• [Written problem 1]: Copy out the stretch of rows below from the very first row through the line that contains "order: Ranunculales", both included, with every line unchanged.

• [Text provided]:
□ □ □ □ □

Re: Excessive PostmasterIsAlive calls slow down WAL redo

From: Heikki Linnakangas <hlinnaka(at)iki(dot)fi>
To: Andres Freund <andres(at)anarazel(dot)de>, Stephen Frost <sfrost(at)snowman(dot)net>
Cc: Tom Lane <tgl(at)sss(dot)pgh(dot)pa(dot)us>, pgsql-hackers <pgsql-hackers(at)postgresql(dot)org>
Subject: Re: Excessive PostmasterIsAlive calls slow down WAL redo
Date: 2018-04-06 17:09:30
Message-ID: 29ebd68e-a6cf-3dac-8954-16b22d6b11da@iki.fi
Views: Raw Message | Whole Thread | Download mbox | Resend email
Thread:
Lists: pgsql-hackers

On 06/04/18 19:39, Andres Freund wrote:
> On 2018-04-06 07:39:28 -0400, Stephen Frost wrote:
>> While I tend to agree that it'd be nice to just make it cheaper, that
>> doesn't seem like something that we'd be likely to back-patch and I tend
>> to share Heikki's feelings that this is a performance regression we
>> should be considering fixing in released versions.

To be clear, this isn't a performance *regression*. It's always been bad.

I'm not sure if I'd backpatch this. Maybe after it's been in 'master'
for a while and we've gotten some field testing of it.

> I'm doubtful about fairly characterizing this as a performance bug. It's
> not like we've O(n^2) behaviour on our hand, and if your replay isn't of
> a toy workload normally that one syscall isn't going to make a huge
> difference because you've actual IO and such going on.

If all the data fits in the buffer cache, then there would be no I/O.

□ □ □ □ □

• [Data to process]:
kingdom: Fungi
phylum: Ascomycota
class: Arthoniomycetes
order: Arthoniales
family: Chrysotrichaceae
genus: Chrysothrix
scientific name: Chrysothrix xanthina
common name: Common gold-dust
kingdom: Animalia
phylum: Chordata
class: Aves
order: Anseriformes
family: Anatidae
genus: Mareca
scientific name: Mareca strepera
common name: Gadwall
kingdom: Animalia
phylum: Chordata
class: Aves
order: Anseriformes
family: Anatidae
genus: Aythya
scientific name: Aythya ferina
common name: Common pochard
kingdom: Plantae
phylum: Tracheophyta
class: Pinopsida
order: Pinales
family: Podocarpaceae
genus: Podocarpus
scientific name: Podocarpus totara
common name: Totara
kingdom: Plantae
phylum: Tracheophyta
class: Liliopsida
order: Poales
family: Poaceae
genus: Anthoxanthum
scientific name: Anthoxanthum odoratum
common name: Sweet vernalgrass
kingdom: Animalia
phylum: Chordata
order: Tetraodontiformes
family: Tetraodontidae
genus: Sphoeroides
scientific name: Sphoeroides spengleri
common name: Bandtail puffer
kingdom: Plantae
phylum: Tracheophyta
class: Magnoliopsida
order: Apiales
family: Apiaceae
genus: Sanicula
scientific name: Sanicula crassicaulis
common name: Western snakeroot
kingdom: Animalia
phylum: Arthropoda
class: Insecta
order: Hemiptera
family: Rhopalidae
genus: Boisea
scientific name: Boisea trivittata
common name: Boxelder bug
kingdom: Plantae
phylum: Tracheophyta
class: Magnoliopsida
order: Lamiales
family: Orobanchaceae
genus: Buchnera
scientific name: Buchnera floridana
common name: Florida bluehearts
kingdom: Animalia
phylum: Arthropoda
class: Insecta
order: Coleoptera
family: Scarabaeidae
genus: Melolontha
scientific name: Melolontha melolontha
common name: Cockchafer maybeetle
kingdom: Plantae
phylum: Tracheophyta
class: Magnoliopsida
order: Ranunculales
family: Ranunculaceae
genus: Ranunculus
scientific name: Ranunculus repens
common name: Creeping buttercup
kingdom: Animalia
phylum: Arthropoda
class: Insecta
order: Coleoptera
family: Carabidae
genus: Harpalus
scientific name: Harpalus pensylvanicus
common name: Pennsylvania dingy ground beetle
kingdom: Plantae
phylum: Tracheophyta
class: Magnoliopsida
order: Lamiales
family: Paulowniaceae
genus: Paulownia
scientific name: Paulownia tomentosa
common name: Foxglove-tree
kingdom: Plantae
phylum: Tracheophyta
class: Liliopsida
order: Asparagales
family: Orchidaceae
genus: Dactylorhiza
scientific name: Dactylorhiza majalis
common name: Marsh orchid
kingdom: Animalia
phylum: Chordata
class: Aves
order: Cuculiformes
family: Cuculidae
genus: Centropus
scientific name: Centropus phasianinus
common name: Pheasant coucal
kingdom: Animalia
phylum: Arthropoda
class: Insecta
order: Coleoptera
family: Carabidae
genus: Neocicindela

□ □ □ □ □

• [Written problem 2]: Carry on the mailing-list message above about PostmasterIsAlive calls slowing down WAL redo, starting right after its last sentence.

• [Expected output 1]:
kingdom: Fungi
phylum: Ascomycota
class: Arthoniomycetes
order: Arthoniales
family: Chrysotrichaceae
genus: Chrysothrix
scientific name: Chrysothrix xanthina
common name: Common gold-dust
kingdom: Animalia
phylum: Chordata
class: Aves
order: Anseriformes
family: Anatidae
genus: Mareca
scientific name: Mareca strepera
common name: Gadwall
kingdom: Animalia
phylum: Chordata
class: Aves
order: Anseriformes
family: Anatidae
genus: Aythya
scientific name: Aythya ferina
common name: Common pochard
kingdom: Plantae
phylum: Tracheophyta
class: Pinopsida
order: Pinales
family: Podocarpaceae
genus: Podocarpus
scientific name: Podocarpus totara
common name: Totara
kingdom: Plantae
phylum: Tracheophyta
class: Liliopsida
order: Poales
family: Poaceae
genus: Anthoxanthum
scientific name: Anthoxanthum odoratum
common name: Sweet vernalgrass
kingdom: Animalia
phylum: Chordata
order: Tetraodontiformes
family: Tetraodontidae
genus: Sphoeroides
scientific name: Sphoeroides spengleri
common name: Bandtail puffer
kingdom: Plantae
phylum: Tracheophyta
class: Magnoliopsida
order: Apiales
family: Apiaceae
genus: Sanicula
scientific name: Sanicula crassicaulis
common name: Western snakeroot
kingdom: Animalia
phylum: Arthropoda
class: Insecta
order: Hemiptera
family: Rhopalidae
genus: Boisea
scientific name: Boisea trivittata
common name: Boxelder bug
kingdom: Plantae
phylum: Tracheophyta
class: Magnoliopsida
order: Lamiales
family: Orobanchaceae
genus: Buchnera
scientific name: Buchnera floridana
common name: Florida bluehearts
kingdom: Animalia
phylum: Arthropoda
class: Insecta
order: Coleoptera
family: Scarabaeidae
genus: Melolontha
scientific name: Melolontha melolontha
common name: Cockchafer maybeetle
kingdom: Plantae
phylum: Tracheophyta
class: Magnoliopsida
order: Ranunculales

• [Expected output 2]:
Think of a smallish database that's heavily updated. There are a lot of
real applications like that.

> I'm also doubtful that it's sane to just check every 32 records. There's
> records that can take a good chunk of time, and just continuing for
> another 31 records seems like a bad idea.

It's pretty arbitrary, I admit. It's the best I could come with, though.
If we could get a signal on postmaster death, that'd be best, but that's
a much bigger patch, and I'm worried that it would bring new portability
and reliability issues.

I'm not too worried about 32 records being too long an interval. True,
replaying 32 CREATE DATABASE records would take a long time. But pretty
much all other WAL records are fast enough to apply. We could make it
every 8 records rather than 32, if that makes you feel better. Or add
some extra conditions, like always check it when stepping to a new WAL
segment. In any case, the fundamental difference would be though to not
check it between every record.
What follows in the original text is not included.